Essa longa citação fui buscar no meu livro A luta verbal, onde questiono a criação literária, estudando grandes autores universais, entre eles Thomas Mann, Joyce, Umberto Eco, entre outros, e os brasileiros, a começar por Autran Dourado, Graciliano Ramos, Jorge Amado e Ariano Suassuna, Ciro dos Anjos, entre outros…
Por isso mesmo, costumo dividir a criação literária em dois conteúdos: a) conteúdo material, anotações e recortes de jornais; e b) conteúdo literário. Personagens, diálogos, cenas, cenários, olhar do personagem, etc. Tudo isso exige estudos e pede uma permanente formação do escritor, cada vez mais distante da intuição.

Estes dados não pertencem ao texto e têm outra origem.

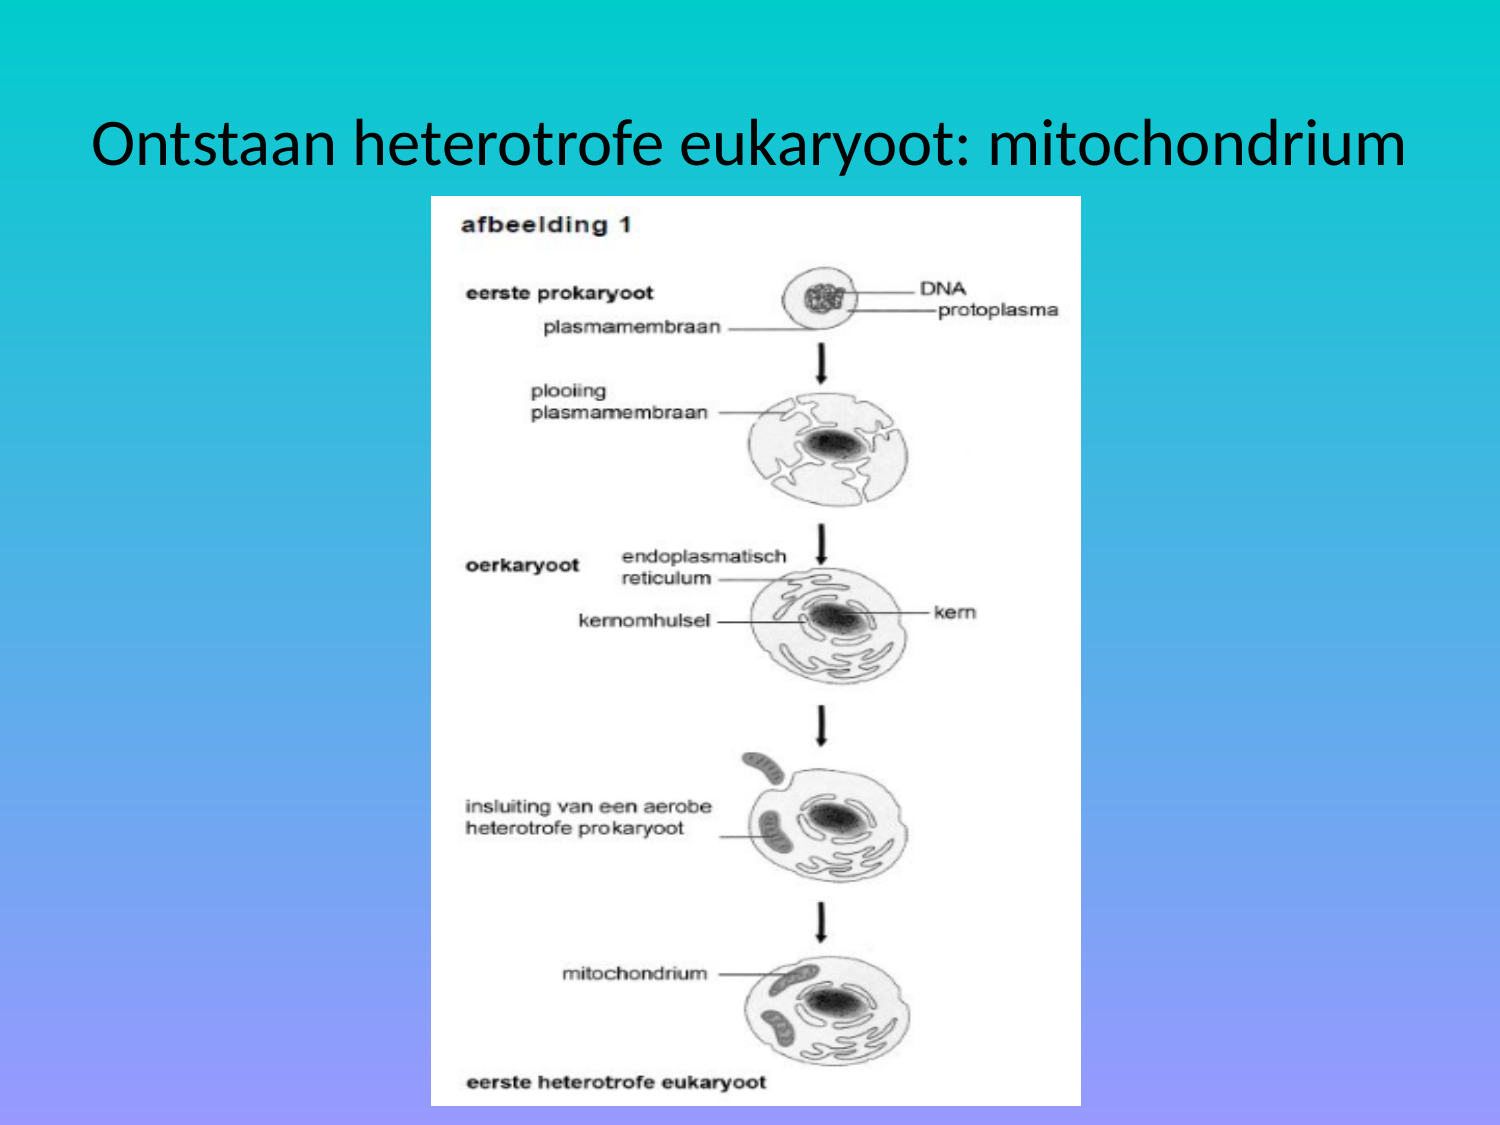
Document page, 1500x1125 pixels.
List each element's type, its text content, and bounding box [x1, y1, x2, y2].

title Ontstaan heterotrofe eukaryoot: mitochondrium [75, 45, 1425, 233]
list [430, 195, 1081, 1107]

Tudo isso deve ser visto e revisto na preparação da obra, ainda que seja um conto curto ou uma novela de poucas páginas. As anotações preparam a qualidade da obra, que só virá com o trabalho exaustivo…. Estudo, estudo, estudo, assim se faz um escritor ou, enfim, um artista. É claro que existem aqueles meramente intuitivos, Ferreira Gullar é um deles. Mesmo assim, ele pensa que foi intuitivo, mas sem negar que era um leitor obstinado. Leitor de poesia e leitor de ensaios, convivendo permanentemente com a poesia. Mesmo quando imaginava que estava longe dela.
Um bom poema fica circulando no sangue do poeta, mesmo quando ele acredita que desapareceu. Não é assim. Nunca é assim. Mesmo aquele poema menor ou ridículo da infância e da adolescência.
Muitas vezes ficamos trabalhando um verso ou uma frase que lemos num livro ou ouvimos numa conversa de bar, solto e vivo e, em busca de outros versos ou de outras frase, até formar um poema ou um conto, quem sabe, uma novela inteira.